No case of human rabies resulting from consumption of raw meat from a rabid animal has been documented. Consumption of meat or milk from a rabid animal is strongly discouraged and should be avoided, but is not considered an exposure.
However, there have been documented cases of rabies transmission in butchers who were cutting meat from a rabid animal. This occurred when virus entered the body through breaks in the skin whilst butchering. Preparation of meat from domestic animals or wildlife killed by hunters is considered a high risk activity for rabies transmission.

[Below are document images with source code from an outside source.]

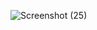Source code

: ![Screenshot (25)](https://user-images.githubusercontent.com/102612221/172481659-c570dddf-02f1-499f-a044-23dccb010f65.png)

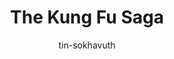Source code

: ---
title: The Kung Fu Saga
categories: ['Chinese']
thumb: 'https://img.youtube.com/vi/ikOmKiY3TkQ/maxresdefault.jpg'
pudate: 2024-06-05T22:13:15
videos: 2024-06-05-22-12-12
author: tin-sokhavuth
---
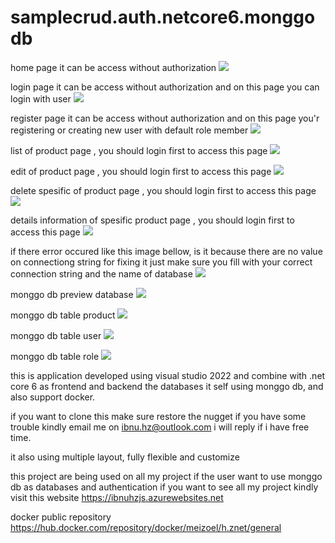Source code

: # samplecrud.auth.netcore6.monggodb

home page it can be access without authorization
![](screenshot/home.jpeg)

login page it can be access without authorization and on this page you can login with user
![](screenshot/login.jpeg)

register page it can be access without authorization and on this page you'r registering or creating new user with default role member
![](screenshot/register.jpeg)

list of product page , you should login first to access this page
![](screenshot/listproduct.jpeg)

edit of product page , you should login first to access this page
![](screenshot/editproduct.jpeg)

delete spesific of product page , you should login first to access this page
![](screenshot/deleteproduct.jpeg)

details information of spesific product page , you should login first to access this page
![](screenshot/detailproduct.jpeg)

if there error occured like this image bellow, is it because there are no value on connectiong string for fixing it just make sure you fill with your correct connection string and the name of database
![](screenshot/error.png)

monggo db preview database
![](screenshot/database.jpeg)

monggo db table product
![](screenshot/tableproductdb.jpeg)

monggo db table user
![](screenshot/tablesuserdb.jpeg)

monggo db table role
![](screenshot/tablerolesdb.jpeg)

this is application developed using visual studio 2022 and combine with .net core 6 as frontend and backend the databases it self using monggo db, and also support docker.

if you want to clone this make sure restore the nugget if you have some trouble kindly email me on ibnu.hz@outlook.com i will reply if i have free time.

it also using multiple layout, fully flexible and customize

this project are being used on all my project if the user want to use monggo db as databases and authentication
if you want to see all my project kindly visit this website https://ibnuhzjs.azurewebsites.net

docker public repository https://hub.docker.com/repository/docker/meizoel/h.znet/general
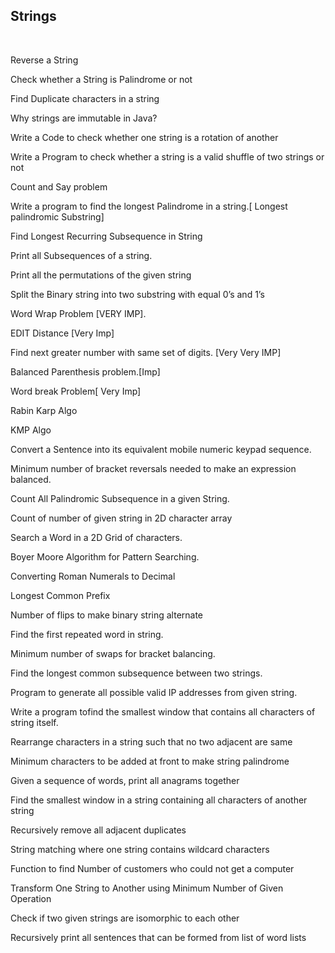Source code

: ## Strings
<br>

Reverse a String

Check whether a String is Palindrome or not

Find Duplicate characters in a string

Why strings are immutable in Java?

Write a Code to check whether one string is a rotation of another

Write a Program to check whether a string is a valid shuffle of two strings or not

Count and Say problem

Write a program to find the longest Palindrome in a string.[ Longest palindromic Substring]

Find Longest Recurring Subsequence in String

Print all Subsequences of a string.

Print all the permutations of the given string

Split the Binary string into two substring with equal 0’s and 1’s

Word Wrap Problem [VERY IMP].

EDIT Distance [Very Imp]

Find next greater number with same set of digits. [Very Very IMP]

Balanced Parenthesis problem.[Imp]

Word break Problem[ Very Imp]

Rabin Karp Algo

KMP Algo

Convert a Sentence into its equivalent mobile numeric keypad sequence.

Minimum number of bracket reversals needed to make an expression balanced.

Count All Palindromic Subsequence in a given String.

Count of number of given string in 2D character array

Search a Word in a 2D Grid of characters.

Boyer Moore Algorithm for Pattern Searching.

Converting Roman Numerals to Decimal

Longest Common Prefix

Number of flips to make binary string alternate

Find the first repeated word in string.

Minimum number of swaps for bracket balancing.

Find the longest common subsequence between two strings.

Program to generate all possible valid IP addresses from given  string.

Write a program tofind the smallest window that contains all characters of string itself.

Rearrange characters in a string such that no two adjacent are same

Minimum characters to be added at front to make string palindrome

Given a sequence of words, print all anagrams together

Find the smallest window in a string containing all characters of another string

Recursively remove all adjacent duplicates

String matching where one string contains wildcard characters

Function to find Number of customers who could not get a computer

Transform One String to Another using Minimum Number of Given Operation

Check if two given strings are isomorphic to each other

Recursively print all sentences that can be formed from list of word lists
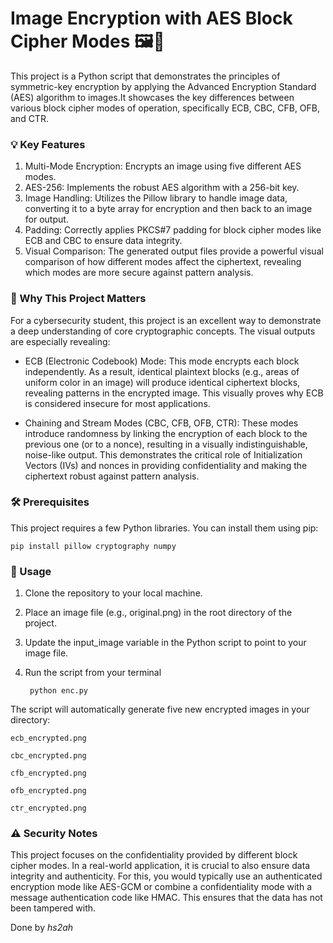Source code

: # Image Encryption with AES Block Cipher Modes 🖼️🔐

This project is a Python script that demonstrates the principles of symmetric-key encryption by applying the Advanced Encryption Standard (AES) algorithm to images.It showcases the key differences between various block cipher modes of operation, specifically ECB, CBC, CFB, OFB, and CTR.

### 💡 Key Features 

1. Multi-Mode Encryption: Encrypts an image using five different AES modes.
2. AES-256: Implements the robust AES algorithm with a 256-bit key.
3. Image Handling: Utilizes the Pillow library to handle image data, converting it to a byte array for encryption and then back to an image for output.
4. Padding: Correctly applies PKCS#7 padding for block cipher modes like ECB and CBC to ensure data integrity.
5. Visual Comparison: The generated output files provide a powerful visual comparison of how different modes affect the ciphertext, revealing which modes are more secure against pattern analysis.

### 🎯 Why This Project Matters

For a cybersecurity student, this project is an excellent way to demonstrate a deep understanding of core cryptographic concepts. The visual outputs are especially revealing:

+ ECB (Electronic Codebook) Mode: This mode encrypts each block independently. As a result, identical plaintext blocks (e.g., areas of uniform color in an image) will produce identical ciphertext blocks, revealing patterns in the encrypted image. This visually proves why ECB is considered insecure for most applications.

* Chaining and Stream Modes (CBC, CFB, OFB, CTR): These modes introduce randomness by linking the encryption of each block to the previous one (or to a nonce), resulting in a visually indistinguishable, noise-like output. This demonstrates the critical role of Initialization Vectors (IVs) and nonces in providing confidentiality and making the ciphertext robust against pattern analysis.

### 🛠️ Prerequisites
This project requires a few Python libraries. You can install them using pip:

    pip install pillow cryptography numpy

### 🚀 Usage

1. Clone the repository to your local machine.

2. Place an image file (e.g., original.png) in the root directory of the project.

3. Update the input_image variable in the Python script to point to your image file.

4. Run the script from your terminal
   
        python enc.py

The script will automatically generate five new encrypted images in your directory:

    ecb_encrypted.png

    cbc_encrypted.png

    cfb_encrypted.png

    ofb_encrypted.png

    ctr_encrypted.png

### ⚠️ Security Notes
This project focuses on the confidentiality provided by different block cipher modes. In a real-world application, it is crucial to also ensure data integrity and authenticity. For this, you would typically use an authenticated encryption mode like AES-GCM or combine a confidentiality mode with a message authentication code like HMAC. This ensures that the data has not been tampered with.

Done by *hs2ah*
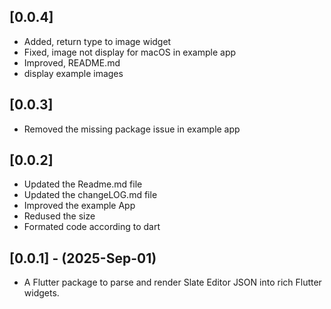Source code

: ## [0.0.4]

- Added, return type to image widget
- Fixed, image not display for macOS in example app
- Improved, README.md
- display example images

## [0.0.3]

- Removed the missing package issue in example app

## [0.0.2]

- Updated the Readme.md file
- Updated the changeLOG.md file
- Improved the example App
- Redused the size
- Formated code according to dart

## [0.0.1] - (2025-Sep-01)

- A Flutter package to parse and render Slate Editor JSON into rich Flutter widgets.
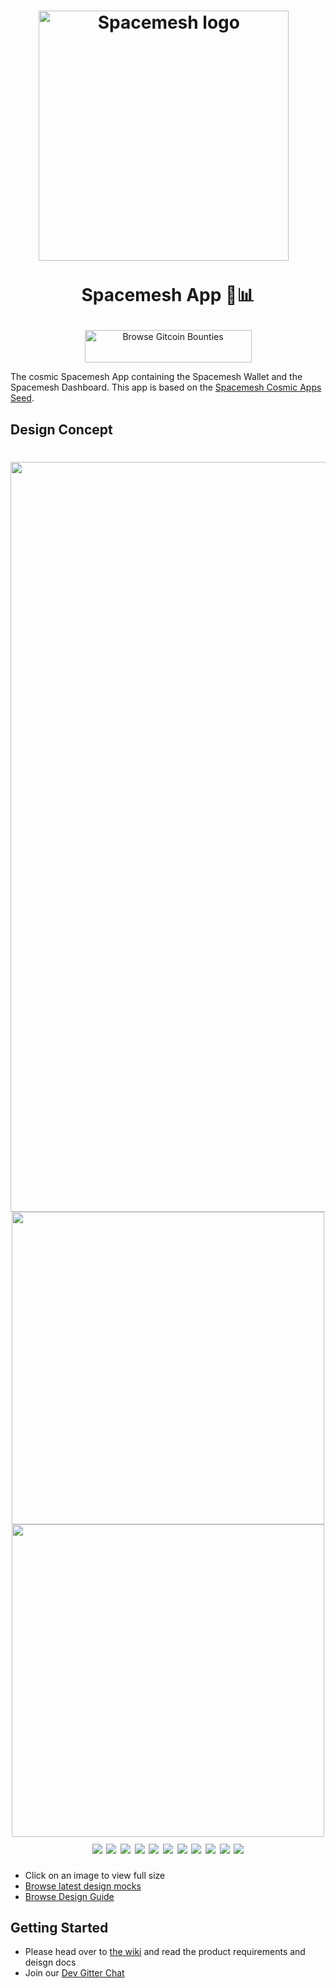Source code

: <h1 align="center">
  <a href="https://spacemesh.io"><img width="400" src="https://spacemesh.io/content/images/2018/05/logo-black-on-white-trimmed.png" alt="Spacemesh logo" /></a>
  <p align="center">Spacemesh App 🏦📊</p>
</h1>

<p align="center">
<a href="https://gitcoin.co/profile/spacemeshos" title="Push Open Source Forward">
    <img src="https://gitcoin.co/static/v2/images/promo_buttons/slice_02.png" width="267px" height="52px" alt="Browse Gitcoin Bounties"/>
</a>
</p>


The cosmic Spacemesh App containing the Spacemesh Wallet and the Spacemesh Dashboard.
This app is based on the [Spacemesh Cosmic Apps Seed](https://github.com/spacemeshos/cosmic).

## Design Concept

<h1 align="center">

 <img src="https://raw.githubusercontent.com/spacemeshos/app/master/design/resources/mocks2.0/desktop_account_first_view.jpg" width="1200px" />


 <img src="https://raw.githubusercontent.com/spacemeshos/app/master/design/resources/mocks2.0/mobile_account_first_time.jpg" width="500px" />


 <img src="https://raw.githubusercontent.com/spacemeshos/app/master/design/resources/mocks2.0/mobile_net_select.jpg" width="500px" />


 <img src="https://raw.githubusercontent.com/spacemeshos/app/master/design/resources/concept2.0/mobile_first_run.png" />

 <img src="https://raw.githubusercontent.com/spacemeshos/app/master/design/resources/concept2.0/mobile_main_view.png" />

 <img src="https://raw.githubusercontent.com/spacemeshos/app/master/design/resources/concept2.0/mobile_views.png" />

  <img src="https://raw.githubusercontent.com/spacemeshos/app/master/design/resources/concept2.0/mobile_send_smc.png" />

  <img src="https://raw.githubusercontent.com/spacemeshos/app/master/design/resources/concept2.0/mobile_Send_smc_1.png" />

  <img src="https://raw.githubusercontent.com/spacemeshos/app/master/design/resources/concept2.0/mobile_account_backup_0.png" />

  <img src="https://raw.githubusercontent.com/spacemeshos/app/master/design/resources/concept2.0/mobile_account_backup.png" />

 <img src="https://raw.githubusercontent.com/spacemeshos/app/master/design/resources/concept2.0/mobile_get_smc.png" />

 <img src="https://raw.githubusercontent.com/spacemeshos/app/master/design/resources/concept2.0/mobile_multiple_accounts_and_wallets.png" />

 <img src="https://raw.githubusercontent.com/spacemeshos/app/master/design/resources/concept2.0/mobile_tx_log.png" />

 <img src="https://raw.githubusercontent.com/spacemeshos/app/master/design/resources/concept2.0/mobile_unlock_wallet.png" />

</h1>

- Click on an image to view full size
- [Browse latest design mocks](https://github.com/spacemeshos/app/tree/master/design/resources/mocks2.0)
- [Browse Design Guide](https://docs.google.com/presentation/d/1pIJ27TggMRrgfJ8fK8cp1-FLugFK2T2_86s7mmKCakI/edit?usp=sharing)

## Getting Started
- Please head over to [the wiki](https://github.com/spacemeshos/spacemesh-app/wiki) and read the product requirements and deisgn docs
- Join our [Dev Gitter Chat](https://gitter.im/spacemesh-os/app)
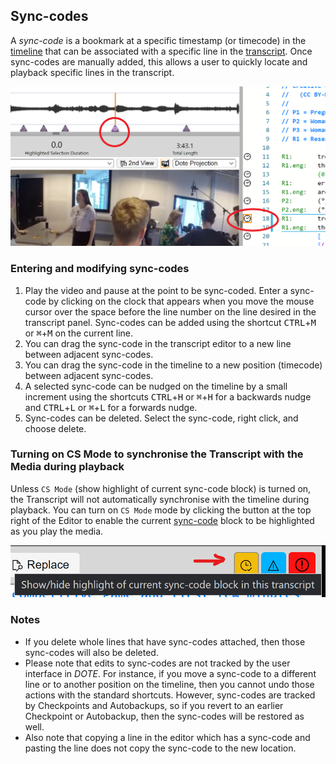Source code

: ## Sync-codes

A _sync-code_ is a bookmark at a specific timestamp (or timecode) in the [timeline](timeline.md) that can be associated with a specific line in the [transcript](transcript.md).
Once sync-codes are manually added, this allows a user to quickly locate and playback specific lines in the transcript.

[![Sync-codes](images/sync-code/sync-code.png)](images/sync-code/sync-code.png)

### Entering and modifying sync-codes

1. Play the video and pause at the point to be sync-coded.
Enter a sync-code by clicking on the clock that appears when you move the mouse cursor over the space before the line number on the line desired in the transcript panel.
Sync-codes can be added using the shortcut <kbd>CTRL</kbd>+<kbd>M</kbd> or <kbd>⌘</kbd>+<kbd>M</kbd> on the current line.
1. You can drag the sync-code in the transcript editor to a new line between adjacent sync-codes.
1. You can drag the sync-code in the timeline to a new position (timecode) between adjacent sync-codes.
1. A selected sync-code can be nudged on the timeline by a small increment using the shortcuts <kbd>CTRL</kbd>+<kbd>H</kbd> or <kbd>⌘</kbd>+<kbd>H</kbd> for a backwards nudge and <kbd>CTRL</kbd>+<kbd>L</kbd> or <kbd>⌘</kbd>+<kbd>L</kbd> for a forwards nudge.
1. Sync-codes can be deleted.
Select the sync-code, right click, and choose delete.

### Turning on CS Mode to synchronise the Transcript with the Media during playback <a id='cs-mode'></a>

Unless `CS Mode` (show highlight of current sync-code block) is turned on, the Transcript will not automatically synchronise with the timeline during playback.
You can turn on `CS Mode`  mode by clicking the button at the top right of the Editor to enable the current [sync-code](sync-code.md) block to be highlighted as you play the media.

[![CS Mode](images/sync-code/cs-mode.png)](images/sync-code/cs-mode.png)

### Notes

- If you delete whole lines that have sync-codes attached, then those sync-codes will also be deleted.
- Please note that edits to sync-codes are not tracked by the user interface in _DOTE_.
For instance, if you move a sync-code to a different line or to another position on the timeline, then you cannot undo those actions with the standard shortcuts.
However, sync-codes are tracked by Checkpoints and Autobackups, so if you revert to an earlier Checkpoint or Autobackup, then the sync-codes will be restored as well.
- Also note that copying a line in the editor which has a sync-code and pasting the line does not copy the sync-code to the new location.
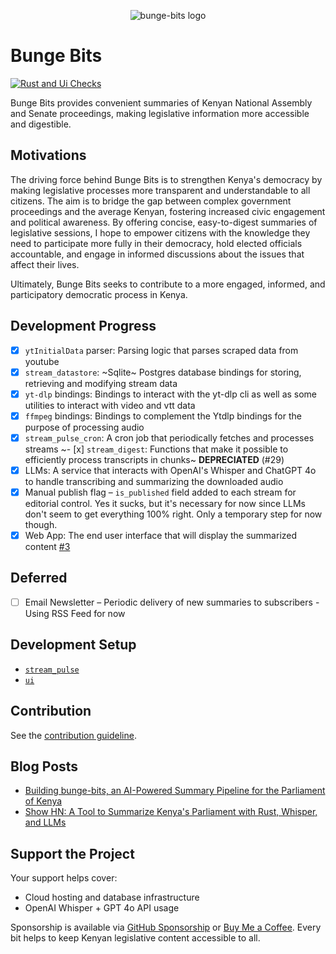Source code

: <p align="center">
  <img src="./logo.png" alt="bunge-bits logo" />
</p>

# Bunge Bits

[![Rust and Ui Checks](https://github.com/c12i/bunge-bits/actions/workflows/rust-and-ui-checks.yml/badge.svg)](https://github.com/c12i/bunge-bits/actions/workflows/rust-and-ui-checks.yml)

Bunge Bits provides convenient summaries of Kenyan National Assembly and Senate proceedings, making legislative information more accessible and digestible.

## Motivations

The driving force behind Bunge Bits is to strengthen Kenya's democracy by making legislative processes more transparent and understandable to all citizens. The aim is to bridge the gap between complex government proceedings and the average Kenyan, fostering increased civic engagement and political awareness. By offering concise, easy-to-digest summaries of legislative sessions, I hope to empower citizens with the knowledge they need to participate more fully in their democracy, hold elected officials accountable, and engage in informed discussions about the issues that affect their lives.

Ultimately, Bunge Bits seeks to contribute to a more engaged, informed, and participatory democratic process in Kenya.

## Development Progress

- [x] `ytInitialData` parser: Parsing logic that parses scraped data from youtube
- [x] `stream_datastore`: ~Sqlite~ Postgres database bindings for storing, retrieving and modifying stream data
- [x] `yt-dlp` bindings: Bindings to interact with the yt-dlp cli as well as some utilities to interact with video and vtt data
- [x] `ffmpeg` bindings: Bindings to complement the Ytdlp bindings for the purpose of processing audio
- [x] `stream_pulse_cron`: A cron job that periodically fetches and processes streams
      ~- [x] `stream_digest`: Functions that make it possible to efficiently process transcripts in chunks~ **DEPRECIATED** (#29)
- [x] LLMs: A service that interacts with OpenAI's Whisper and ChatGPT 4o to handle transcribing and summarizing the downloaded audio
- [x] Manual publish flag – `is_published` field added to each stream for editorial control. Yes it sucks, but it's necessary for now since LLMs don't seem to get everything 100% right. Only a temporary step for now though.
- [x] Web App: The end user interface that will display the summarized content [#3](https://github.com/c12i/bunge-bits/issues/3)

## Deferred

- [ ] Email Newsletter – Periodic delivery of new summaries to subscribers - Using RSS Feed for now

## Development Setup

- [`stream_pulse`](./crates/stream_pulse/README.md#development-setup)
- [`ui`](./ui/README.md)

## Contribution

See the [contribution guideline](./CONTRIBUTING.md).

## Blog Posts

- [Building bunge-bits, an AI-Powered Summary Pipeline for the Parliament of Kenya](https://collinsmuriuki.xyz/building-bunge-bits/)
- [Show HN: A Tool to Summarize Kenya's Parliament with Rust, Whisper, and LLMs](https://news.ycombinator.com/item?id=44348649)

## Support the Project

Your support helps cover:

- Cloud hosting and database infrastructure
- OpenAI Whisper + GPT 4o API usage

Sponsorship is available via [GitHub Sponsorship](https://github.com/sponsors/c12i) or [Buy Me a Coffee](https://buymeacoffee.com/c12i). Every bit helps to keep Kenyan legislative content accessible to all.
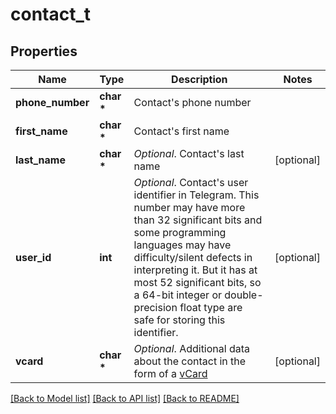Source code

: # contact_t

## Properties
Name | Type | Description | Notes
------------ | ------------- | ------------- | -------------
**phone_number** | **char \*** | Contact&#39;s phone number | 
**first_name** | **char \*** | Contact&#39;s first name | 
**last_name** | **char \*** | *Optional*. Contact&#39;s last name | [optional] 
**user_id** | **int** | *Optional*. Contact&#39;s user identifier in Telegram. This number may have more than 32 significant bits and some programming languages may have difficulty/silent defects in interpreting it. But it has at most 52 significant bits, so a 64-bit integer or double-precision float type are safe for storing this identifier. | [optional] 
**vcard** | **char \*** | *Optional*. Additional data about the contact in the form of a [vCard](https://en.wikipedia.org/wiki/VCard) | [optional] 

[[Back to Model list]](../README.md#documentation-for-models) [[Back to API list]](../README.md#documentation-for-api-endpoints) [[Back to README]](../README.md)


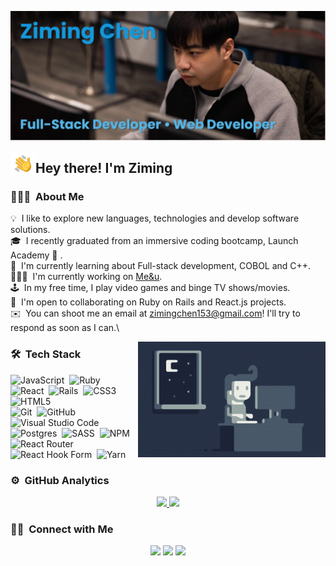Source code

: ![Ziming Chen Banner](https://raw.githubusercontent.com/Ziming15/Ziming15/main/assets/banner.png)

<img alt="Night Coding" src="./assets/Hand%20Wave.gif" width='40' align="left"/><h2>Hey there! I'm Ziming</h2>

<!-- ## 👋 &nbsp;Hey there! I'm Ziming -->

### 👨🏻‍💻 &nbsp;About Me

💡 &nbsp;I like to explore new languages, technologies and develop software solutions.\
🎓 &nbsp;I recently graduated from an immersive coding bootcamp, Launch Academy 🚀 .\
🌱 &nbsp;I'm currently learning about Full-stack development, COBOL and C++.\
👨🏻‍💻 &nbsp;I'm currently working on [Me&u](http://meanu.onrender.com/).\
🕹️ &nbsp;In my free time, I play video games and binge TV shows/movies.\
🤝 &nbsp;I'm open to collaborating on Ruby on Rails and React.js projects.\
✉️ &nbsp;You can shoot me an email at zimingchen153@gmail.com! I'll try to respond as soon as I can.\

<img alt="Night Coding" src="https://raw.githubusercontent.com/ziming15/ziming15/main/assets/Night-Coding.gif" align="right"/>

### 🛠 &nbsp;Tech Stack

![JavaScript](https://img.shields.io/badge/javascript-%23323330.svg?style=for-the-badge&logo=javascript&logoColor=%23F7DF1E)&nbsp;
![Ruby](https://img.shields.io/badge/ruby-%23CC342D.svg?style=for-the-badge&logo=ruby&logoColor=white)&nbsp;
![React](https://img.shields.io/badge/react-%2320232a.svg?style=for-the-badge&logo=react&logoColor=%2361DAFB)&nbsp;
![Rails](https://img.shields.io/badge/rails-%23CC0000.svg?style=for-the-badge&logo=ruby-on-rails&logoColor=white)&nbsp;
![CSS3](https://img.shields.io/badge/css3-%231572B6.svg?style=for-the-badge&logo=css3&logoColor=white)&nbsp;
![HTML5](https://img.shields.io/badge/html5-%23E34F26.svg?style=for-the-badge&logo=html5&logoColor=white)\
![Git](https://img.shields.io/badge/-Git-05122A?style=flat&logo=git)&nbsp;
![GitHub](https://img.shields.io/badge/github-%23121011.svg?style=for-the-badge&logo=github&logoColor=white)&nbsp;
![Visual Studio Code](https://img.shields.io/badge/Visual%20Studio%20Code-0078d7.svg?style=for-the-badge&logo=visual-studio-code&logoColor=white)&nbsp;
![Postgres](https://img.shields.io/badge/postgres-%23316192.svg?style=for-the-badge&logo=postgresql&logoColor=white)&nbsp;
![SASS](https://img.shields.io/badge/SASS-hotpink.svg?style=for-the-badge&logo=SASS&logoColor=white)&nbsp;
![NPM](https://img.shields.io/badge/NPM-%23000000.svg?style=for-the-badge&logo=npm&logoColor=white)&nbsp;
![React Router](https://img.shields.io/badge/React_Router-CA4245?style=for-the-badge&logo=react-router&logoColor=white)&nbsp;
![React Hook Form](https://img.shields.io/badge/React%20Hook%20Form-%23EC5990.svg?style=for-the-badge&logo=reacthookform&logoColor=white)&nbsp;
![Yarn](https://img.shields.io/badge/yarn-%232C8EBB.svg?style=for-the-badge&logo=yarn&logoColor=white)&nbsp;
### ⚙️ &nbsp;GitHub Analytics

<p align="center">
<a href="https://github.com/ziming15">
  <img height="180em" src="https://github-readme-stats-eight-theta.vercel.app/api?username=ziming15&show_icons=true&theme=algolia&include_all_commits=true&count_private=true"/>
  <img height="180em" src="https://github-readme-stats-eight-theta.vercel.app/api/top-langs/?username=ziming15&layout=compact&langs_count=8&theme=algolia"/>
</a>
</p>

### 🤝🏻 &nbsp;Connect with Me

<p align="center">
<a href="https://www.linkedin.com/in/ziming-chen1/"><img src="https://img.shields.io/badge/linkedin-%230077B5.svg?style=for-the-badge&logo=linkedin&logoColor=white"/></a>
<a href="mailto:zimingchen153@gmail.com"><img src="https://img.shields.io/badge/Gmail-D14836?style=for-the-badge&logo=gmail&logoColor=white"/></a>
<a href="https://www.facebook.com/ziming.chen.7/"><img src="https://img.shields.io/badge/Facebook-%231877F2.svg?style=for-the-badge&logo=Facebook&logoColor=white"/></a>
</p>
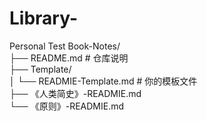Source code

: # Library-
Personal Test 
Book-Notes/  
├── README.md                # 仓库说明  
├── Template/  
│   └── READMIE-Template.md  # 你的模板文件  
├── 《人类简史》-READMIE.md  
└── 《原则》-READMIE.md  
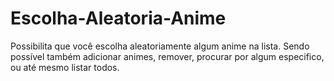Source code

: # Escolha-Aleatoria-Anime
Possibilita que você escolha aleatoriamente algum anime na lista. Sendo possível também adicionar animes, remover, procurar por algum especifico, ou até mesmo listar todos.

In some countries there are guidelines that prohibit the slaughtering of animals that have been known to be exposed to rabies in the recent past.
There are no scientifically documented cases of rabies transmission through raw milk consumption, or from eating raw meat from a rabid animal. Consumption of meat or milk from a rabid animal is strongly discouraged and should be avoided, but it is not considered an exposure, and PEP is not indicated.